The consequences of after-hours work: a fixed-effect study of burnout, pain, detachment and work–home conflict among Norwegian workers
OBJECTIVES: Working outside the workplace and ordinary work hours has become common for a larger part of the working population. The objective of the current study was to examine the relationship between working after-hours and employee burnout, musculoskeletal pain, detachment and work–home conflict, delineating the independent effect of four different types of after-hours work, and the moderating role of work-time control. METHODS: The data comprised longitudinal questionnaire data from 1465 full-time employees in Norway across four waves (2021–2022).

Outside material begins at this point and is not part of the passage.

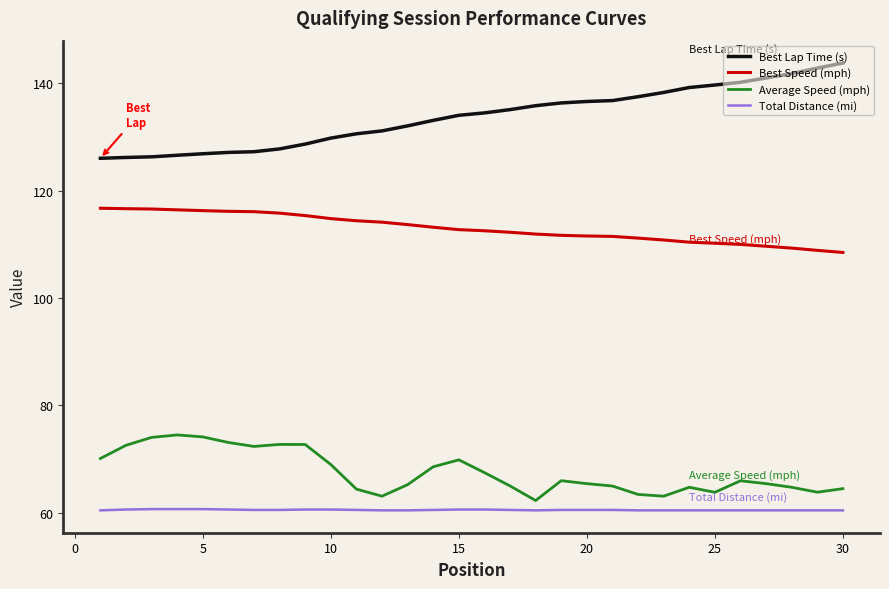

Does the chart display data point markers on the line(s)?

No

We examined the link between four types of after-hours work: (i) long daily work hours (>10 hours); (ii) late evening work (after 21:00 hours); (iii) quick returns (<11 hours continued rest); and (iv) long weekly work hours (>40 hours a week) and employee health and wellbeing (ie, work–home conflict, detachment, burnout, and musculoskeletal pain), in fixed effects models. We stratified the analyses by working-time control. RESULTS: The results support a link between late evening work, long daily and weekly work, and higher work–home conflict and lower detachment as well as between weekly work hours and higher burnout. The findings yielded limited support for work-time control as a moderating factor; the link between quick returns and burnout was only evident for employees with below-average work-time control. CONCLUSIONS: The four types of after-hours work were all independently related to at least one employee outcome, although the link with quick returns was only evident when work-time control was below average. The results are important for practitioners aiming to implement family-friendly and healthy practices.